Um durch leichte Reinigung sehr gute Hygienebedingungen zu erreichen, ist quer über die rinnenförmige Gehängeleiste ein spezielles Tuch mit antimikrobieller Silberionenbeschichtung gespannt, auf das die Teiglinge gelegt werden. Das Tuch wird auf beiden Seiten durch eine Klemmleiste in schwalbenschwanzförmigen Nuten am Gehängeleistenprofil festgeklemmt, sodass es leicht zu wechseln ist. Die Klemmleiste ist ein aus dem Polyamid PAS-120 extrudiertes Profil, das aufgrund seiner elastischen Eigenschaften mit wenig Kraftaufwand in die Nut eingeschnappt werden kann. Der Werkstoff ist kurzzeitig bis 150 °C temperaturbeständig. Da bei der neuen Lösung das Tuch nicht mehr mit Metall in Berührung kommt, besteht auch keine Gefahr mehr, dass die Silberionenbeschichtung des Tuchs elektrochemisch abgebaut wird.

Leisten nehmen wenig Wärme auf
Die beiden komplex gestalteten Seitenteile der Leisten werden durch Spritzgiessen aus dem mit Kurz-Glasfasern verstärkten Polyamid PAS-80 GF30 hergestellt. Sie sind kurzzeitig bis zu 200 °C temperaturbeständig und zeichnen sich durch hohe Präzision, Verzugsfreiheit und Steifigkeit aus. Die Mitnehmerachsen aus rostfreiem Stahl werden als Einlegeteile beim Spritzgiessprozess in die Seitenteile integriert. Die Spreiznieten, mit denen die Seitenteile an den Gehängeleisten befestigt werden, entstehen ebenso wie die Seitenteile durch Spritzgiessen, jedoch aus dem Polyamid PAS-60.

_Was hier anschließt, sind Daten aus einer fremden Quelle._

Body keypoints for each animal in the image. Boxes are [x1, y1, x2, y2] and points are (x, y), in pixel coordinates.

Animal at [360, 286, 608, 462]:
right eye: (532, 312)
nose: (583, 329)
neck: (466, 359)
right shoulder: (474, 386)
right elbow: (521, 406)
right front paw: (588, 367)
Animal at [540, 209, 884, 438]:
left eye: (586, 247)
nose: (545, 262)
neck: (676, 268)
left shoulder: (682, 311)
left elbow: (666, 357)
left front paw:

Um einwandfreie und gleichmässige Produktionsbedingungen für die Teiglinge zu sichern, werden die Leisten während des Rücklaufs durch Infrarotstrahlung entkeimt. Durch Absorption sowohl an der Oberfläche als auch im Inneren des Hybrid-Funktionsbauteils führen die Infrarotstrahlen zu einer schnelleren Erhitzung als die Konvek-
tionserwärmung. Dies beschleunigt den Produktionsprozess. Da die Kunststoffleisten bei der IR-Entkeimung zudem weniger Wärmeenergie aufnehmen als Leisten aus Metall, wird weniger Wärme aus dem Gärschrank in die nachfolgenden Prozesse verschleppt.
Die Hybridbauweise setzt sowohl bei der Auslegung der Werkstoffe als auch bei der Konstruktion der Bauteile eine hohe fachtechnische Kompetenz voraus. Die Produktion aller Bestandteile erfordert überdies eine erhebliche Fertigungstiefe. Faigle bietet beides. Der Kunde erhält alles aus einer Hand und kann seinen Aufwand auf einen einzigen Ansprechpartner konzentrieren.